Early Germanic Law

Early Germanic Law

Several Latin law codes of the Germanic peoples written in the Early Middle Ages (also known as leges barbarorum "laws of the barbarians") survive, dating to between the 5th and 9th centuries. They are influenced by Roman law, ecclesiastical law, and earlier tribal customs.

Germanic law was codified in writing under the influence of Roman law; previously it was held in the memory of designated individuals who acted as judges in confrontations and meted out justice according to customary rote, based on careful memorization of precedent. Among the Franks they were called rachimburgs. "Living libraries, they were law incarnate, unpredictable and terrifying." When justice is oral, the judicial act is personal and subjective. Power, whose origins were at once magical, divine and military, as Michel Rouche has pointed out, was exercised jointly by the "throne-worthy" elected king and his free warrior companions. Oral law sufficed as long as the warband was not settled in one place. Germanic law made no provisions for the public welfare, the res publica of Romans

The principal examples are:

  • Code of Euric, (Visigoths) - c. 480
  • Lex Burgundionum, (Burgundians, Gundobad) - c. 500
  • Lex Salica (Salian Franks, Clovis I) - c. 500
  • Pactus Alamannorum (Alamanni) - c. 620
  • Lex Ripuaria (Ripuarian Franks) - 630s
  • Edictum Rothari (Lombards, Rothari) - 643
  • Lex Visigothorum (Visigoths, Recceswinth) - 654
  • Lex Alamannorum (Alamanni) - 730
  • Lex Bajuvariorum (Bavarians) - c. 745
  • Lex Frisionum (Frisians) - c. 785
  • Lex Saxonum (Saxons) - 803
  • Lex Angliorum et Werinorum, hoc est, Thuringorum - 9th century

The language of all these continental codes was Latin; the only known codes drawn up in any Germanic language were the Anglo-Saxon laws, beginning with the Laws of Æthelberht (7th century). In the 13th century customary Saxon law was codified in the vernacular as the Sachsenspiegel.
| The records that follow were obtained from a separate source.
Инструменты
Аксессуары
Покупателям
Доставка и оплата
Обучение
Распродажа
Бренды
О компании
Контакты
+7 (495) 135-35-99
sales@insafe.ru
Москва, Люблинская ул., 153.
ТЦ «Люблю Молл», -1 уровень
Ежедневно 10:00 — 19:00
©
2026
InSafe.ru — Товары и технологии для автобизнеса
All these laws may be described in general as codes of governmental procedure and tariffs of compositions. They all present somewhat similar features with Salic law, the best-known example, but often differ from it in the date of compilation, the amounts of fines, the number and nature of the crimes, the number, rank, duties and titles of the officers, etc.

In Germanic Europe in the Early Middle Ages, every man was tried according to the laws of his own race, whether Roman, Salian or Ripuarian Frank, Burgundian, Visigoth, Bavarian etc.

A number of separate codes were drawn up specifically to deal with cases between ethnic Romans. These codes differed from the normal ones that covered cases between Germanic peoples, or between Germanic people and Romans. The most notable of these are the Lex Romana Visigothorum or Breviary of Alaric (506), the Lex Romana Curiensis and the Lex Romana Burgundionum.